Task objective: Look through the entries below and count the lines with "right" in them; the reply is the number alone.

(Extracted data)

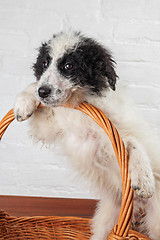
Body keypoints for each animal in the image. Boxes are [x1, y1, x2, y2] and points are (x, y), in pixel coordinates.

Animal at [13, 31, 160, 239]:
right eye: (44, 63)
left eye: (69, 66)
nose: (43, 92)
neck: (78, 103)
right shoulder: (49, 127)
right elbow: (33, 87)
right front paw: (23, 103)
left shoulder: (111, 137)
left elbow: (132, 141)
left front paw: (144, 180)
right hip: (107, 220)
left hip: (157, 220)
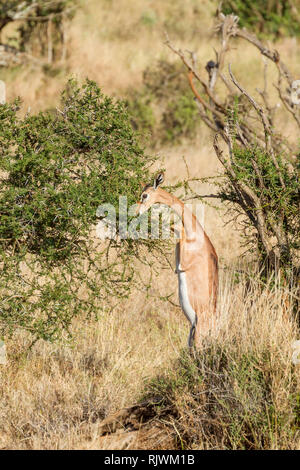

(End Extracted data)

Result of the exercise: 5